Government security forces clamped down on the opposition, raiding opposition centers and meeting places. Government security forces were composed of 5,000 soldiers of the Defense Brigades, as well as thousands of members of the police and various other state security organizations. In spite of the heavy government presence large sections of Aleppo fell out of the control of the Syrian state.

===Surge in opposition activity===
Violence in the city exploded in November 1979, after security forces arrested Shaykh Zain al-Din Khairalla, a leading voice amongst Islamists and a regular leader of Friday prayers in the Great Mosque of Aleppo. Following the arrest opposition activity and violence increased exponentially, with daily demonstrations, strikes, and boycotts, and increased attacks on Ba'ath Party offices. The Islamist opposition were the biggest threat to the state, as they were the best armed and organized, although the secular opposition threatened the Ba'athist state due to its wide support amongst the middle classes, as well as minority groups opposed to the Islamists.

==Operation==
===Crackdown===
In early March 1980 the Syrian Muslim Brotherhood closed down the business district of Aleppo for two weeks. The strikes spurred sympathy strikes in other cities including Hama, Homs, Idlib, Deir ez-Zor, and Hasaka.

In response both to the strikes and the general increase in opposition activity, in mid March units of the 3rd Division of the Syrian Arab Armed Forces were redeployed to Aleppo from Damascus and Lebanon. The Division was reinforced with Special Forces units as well as additional units of the Defense Brigades. Syrian government forces, comprising some 30,000 men from units considered both elite and loyal, surrounded and sealed off the city of Aleppo.

The Special Forces units entered the city first, on 1 April 1980. The 3rd Division in turn deployed in force on 6 April. The Division deployed their soldiers alongside hundreds of tanks and armoured vehicles, which engaged in a brutal crackdown, often firing indiscriminately at residential properties. Government force would seal off neighborhoods, and then search house to house for suspects and weapons. Gen. Shafiq Fayadh was reported to have stood on a tank on 5 April, and announced his willingness to "kill a thousand people a day to rid the city of the Muslim Brother vermins."
-------
__TASK LIST__:
[a] Shorten the paragraph of the Aleppo crackdown text that begins "In response both to the strikes" into a bulleted list that keeps its main facts.
[b] Set down word for word the part of the Aleppo crackdown text starting at "Government security forces clamped" and ending at "the Syrian state.".

Records held in a dataset:
-------
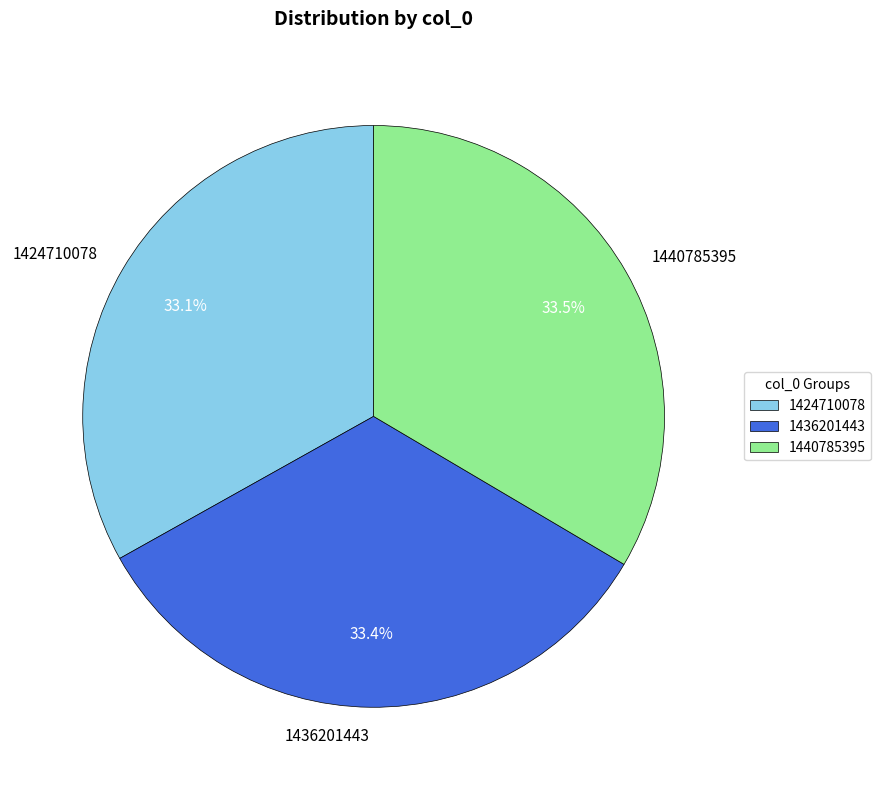

What percentage do 1424710078 and 1436201443 together represent?

66.5%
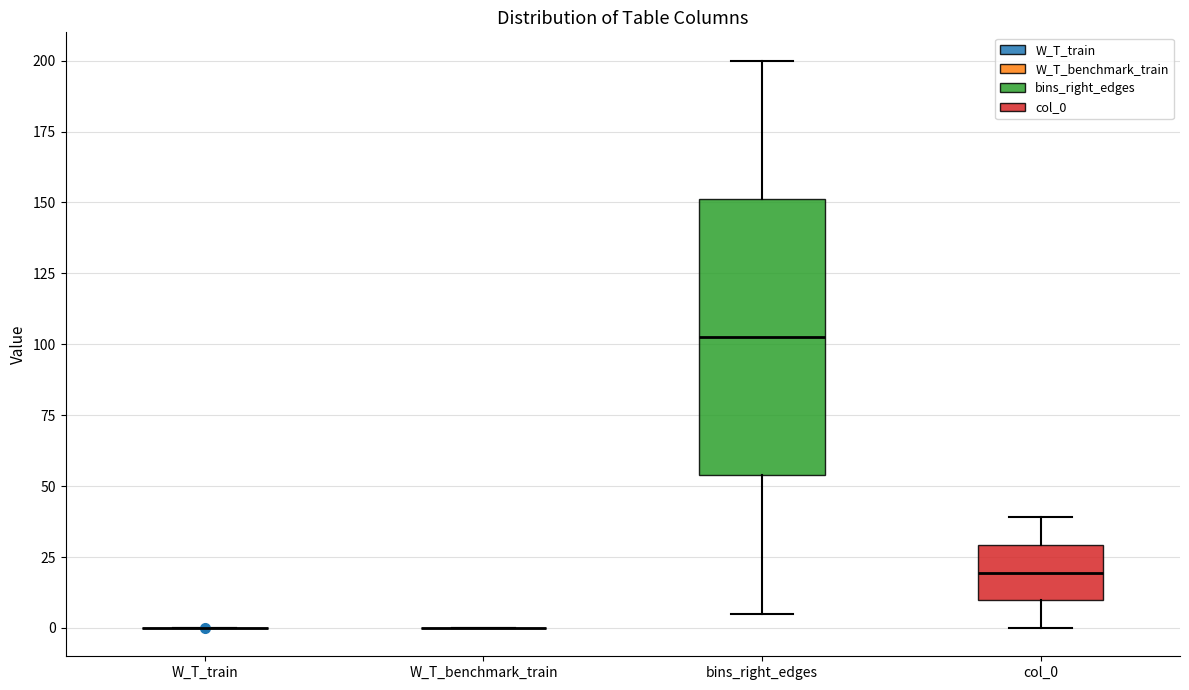

Reading left to right, transcribe this box plot: for each box, give where its median line is, the range the box spans, and where its two whiskers end, as read against the y-axis. The values are not printed on the chart, so give them approximately, as read against the axis.

W_T_train: box collapsed to a line at 0, whiskers 0 to 0
W_T_benchmark_train: box collapsed to a line at 0, whiskers 0 to 0
bins_right_edges: median 105, box 55 to 150, whiskers 5 to 200
col_0: median 20, box 10 to 30, whiskers 0 to 40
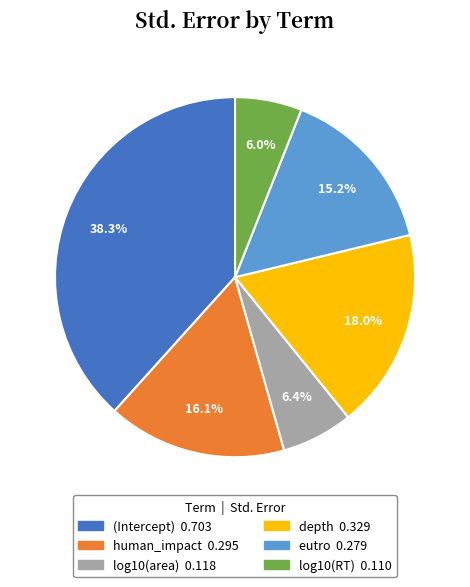

What percentage do log10(RT) and human_impact together represent?

22.1%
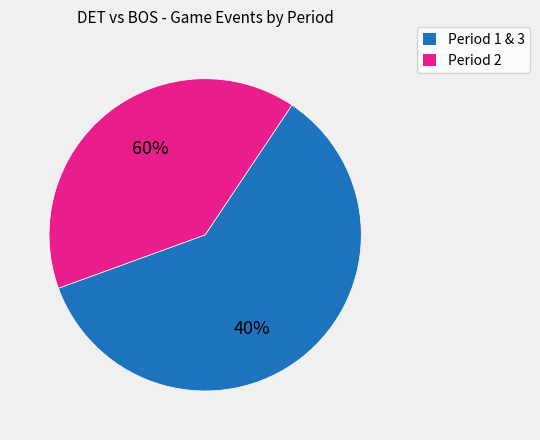

Does 3 account for over 50% of the chart?

No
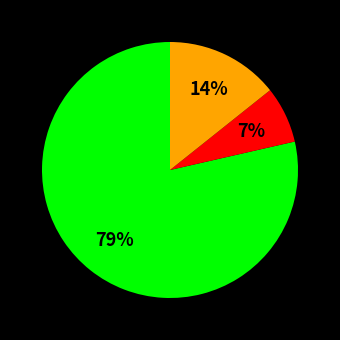

To the nearest percent, what is the average slice percentage?

33%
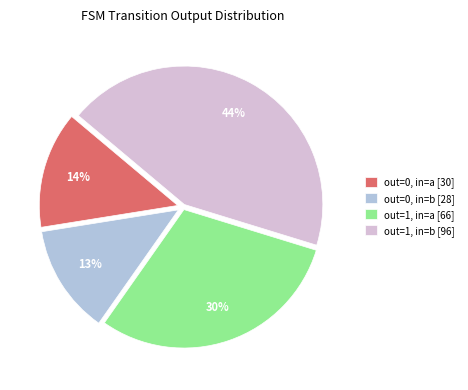

True or false: out=0, in=b [28] accounts for 13% of the total.

True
-------
__TASK-BY-TASK ANSWERS__:
[a]
- Cause: the strikes and the general rise in opposition activity
- Mid March: units of the 3rd Division of the Syrian Arab Armed Forces moved to Aleppo from Damascus and Lebanon
- Reinforcements: Special Forces units and more units of the Defense Brigades
- Result: about 30,000 government troops from units seen as elite and loyal surrounded and sealed off Aleppo

[b]
Government security forces clamped down on the opposition, raiding opposition centers and meeting places. Government security forces were composed of 5,000 soldiers of the Defense Brigades, as well as thousands of members of the police and various other state security organizations. In spite of the heavy government presence large sections of Aleppo fell out of the control of the Syrian state.